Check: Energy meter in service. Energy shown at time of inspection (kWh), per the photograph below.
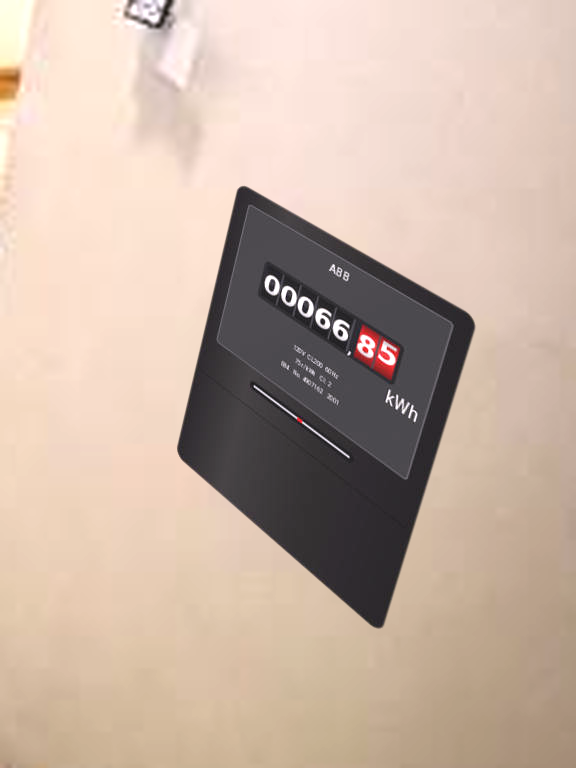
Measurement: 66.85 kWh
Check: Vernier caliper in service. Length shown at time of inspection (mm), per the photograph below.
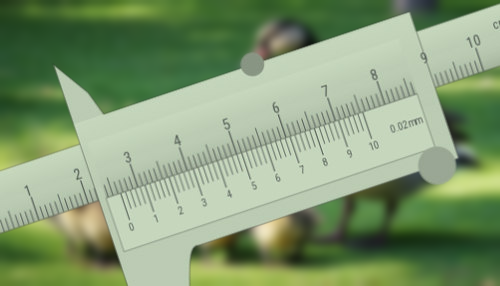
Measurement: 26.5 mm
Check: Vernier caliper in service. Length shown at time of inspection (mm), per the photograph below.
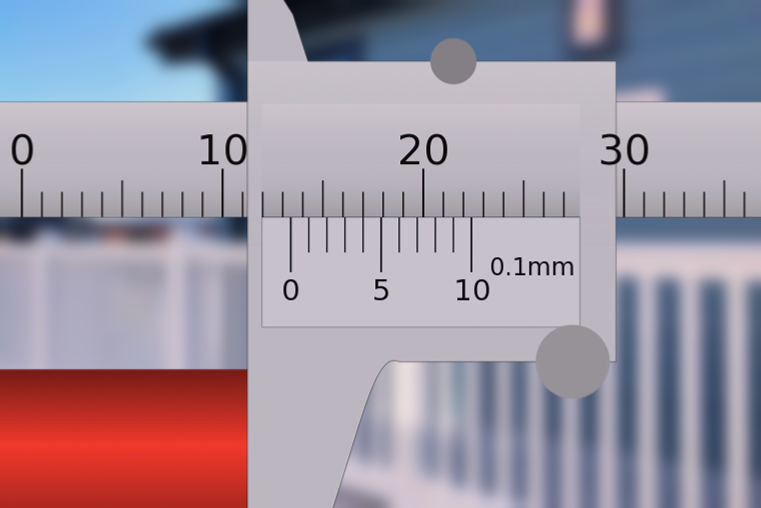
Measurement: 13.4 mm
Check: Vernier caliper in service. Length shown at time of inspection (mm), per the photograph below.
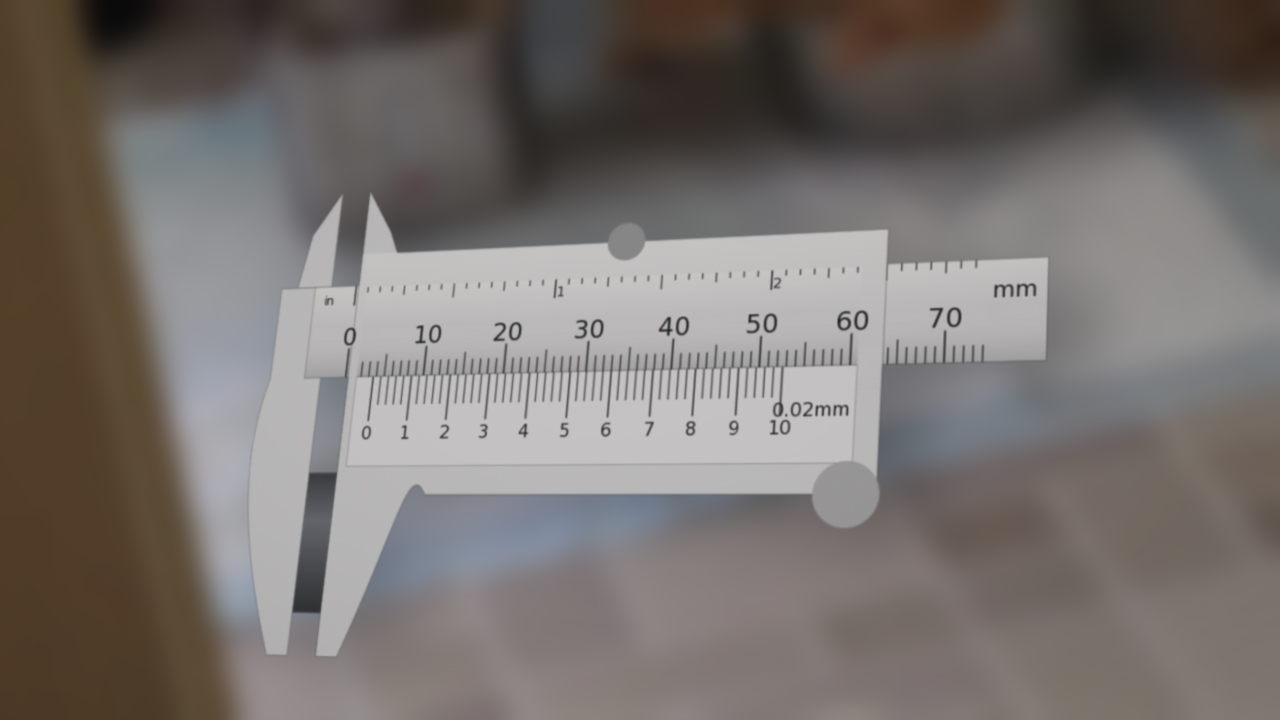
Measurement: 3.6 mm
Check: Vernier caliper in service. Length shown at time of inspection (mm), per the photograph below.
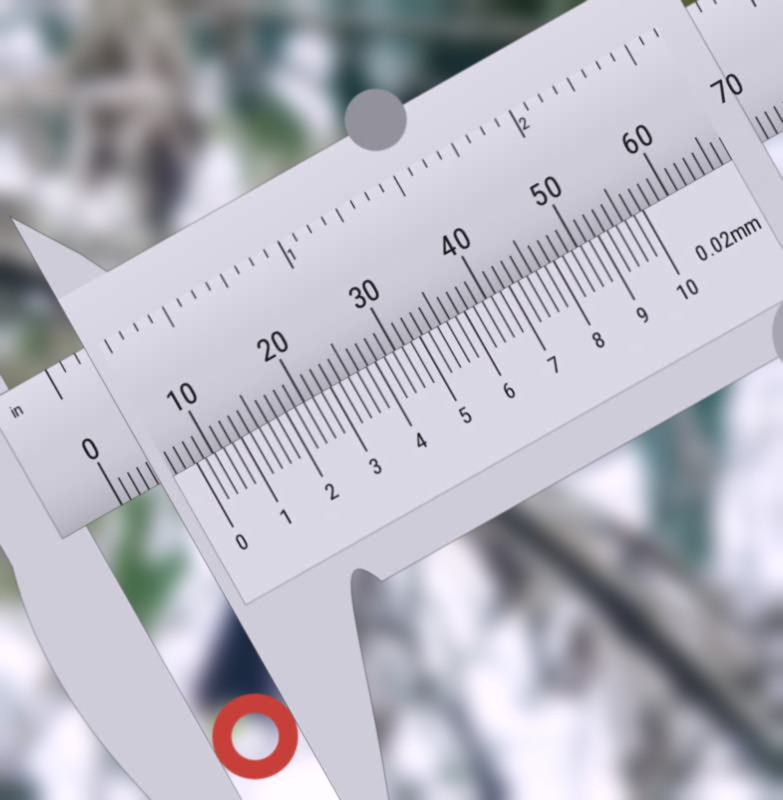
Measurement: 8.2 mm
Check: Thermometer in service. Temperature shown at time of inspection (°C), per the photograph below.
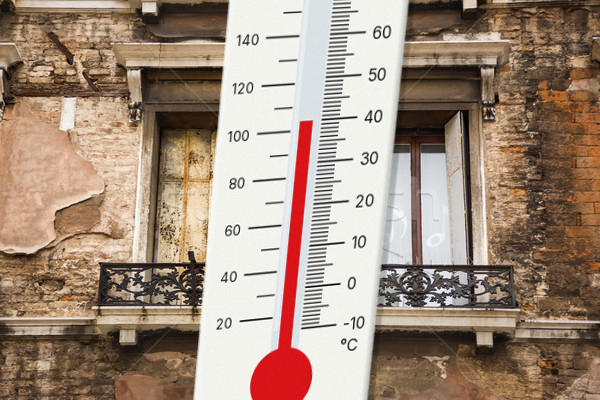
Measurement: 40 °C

######

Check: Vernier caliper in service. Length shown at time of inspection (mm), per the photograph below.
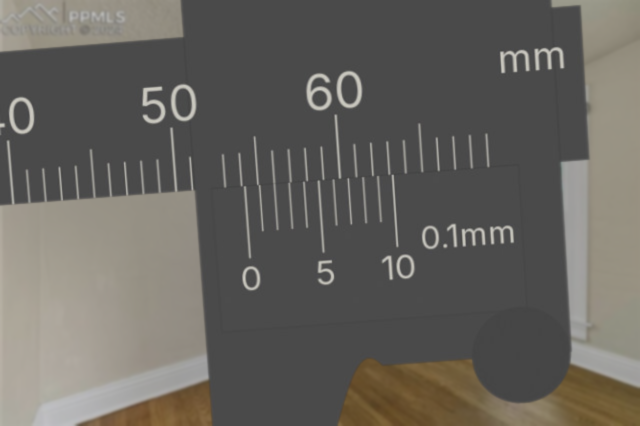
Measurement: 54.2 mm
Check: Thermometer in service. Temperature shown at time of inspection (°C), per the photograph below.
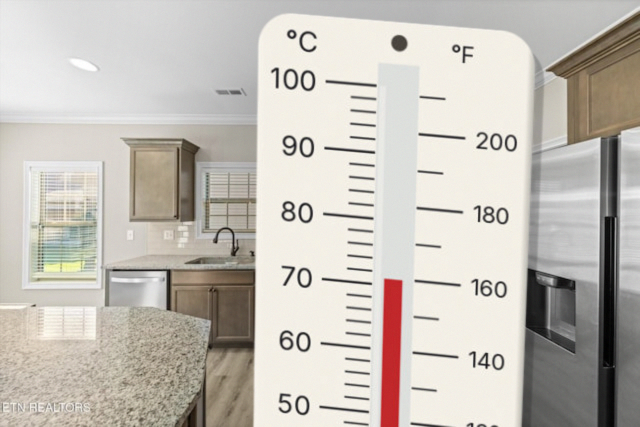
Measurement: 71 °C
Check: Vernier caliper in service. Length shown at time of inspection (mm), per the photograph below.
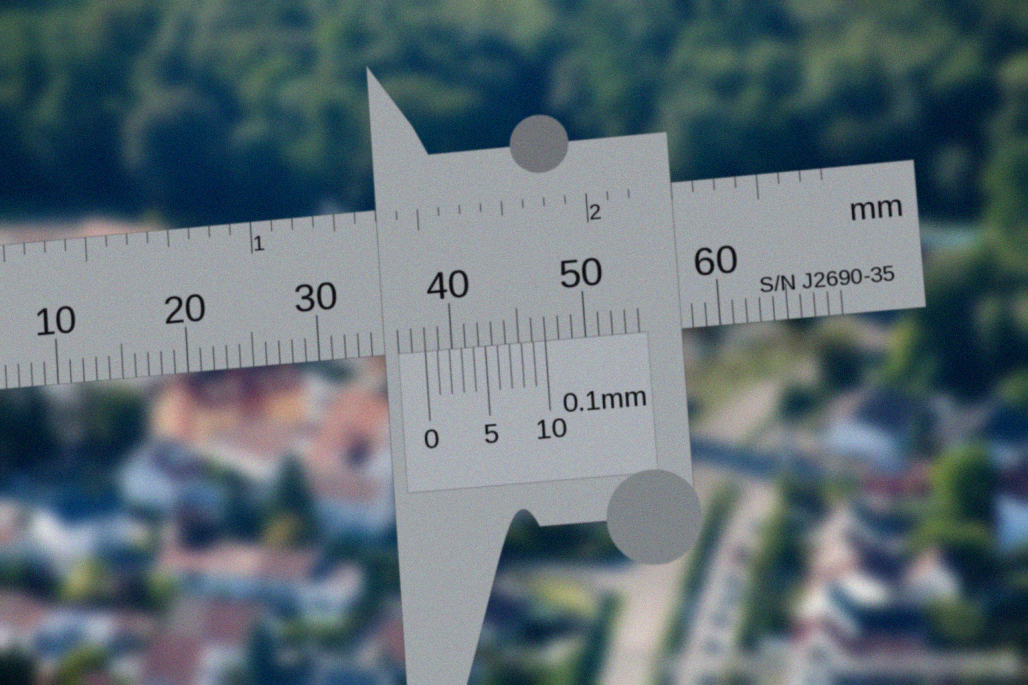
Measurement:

######

- Exercise description
Convert the lines starting at the one containing "Check: Energy meter" and ending at the one containing "Measurement: 40 °C", both included, into a numbered list. Skip blank lines and leave the pictures out.

- Output of the exercise
1. Check: Energy meter in service. Energy shown at time of inspection (kWh), per the photograph below.
2. Measurement: 66.85 kWh
3. Check: Vernier caliper in service. Length shown at time of inspection (mm), per the photograph below.
4. Measurement: 26.5 mm
5. Check: Vernier caliper in service. Length shown at time of inspection (mm), per the photograph below.
6. Measurement: 13.4 mm
7. Check: Vernier caliper in service. Length shown at time of inspection (mm), per the photograph below.
8. Measurement: 3.6 mm
9. Check: Vernier caliper in service. Length shown at time of inspection (mm), per the photograph below.
10. Measurement: 8.2 mm
11. Check: Thermometer in service. Temperature shown at time of inspection (°C), per the photograph below.
12. Measurement: 40 °C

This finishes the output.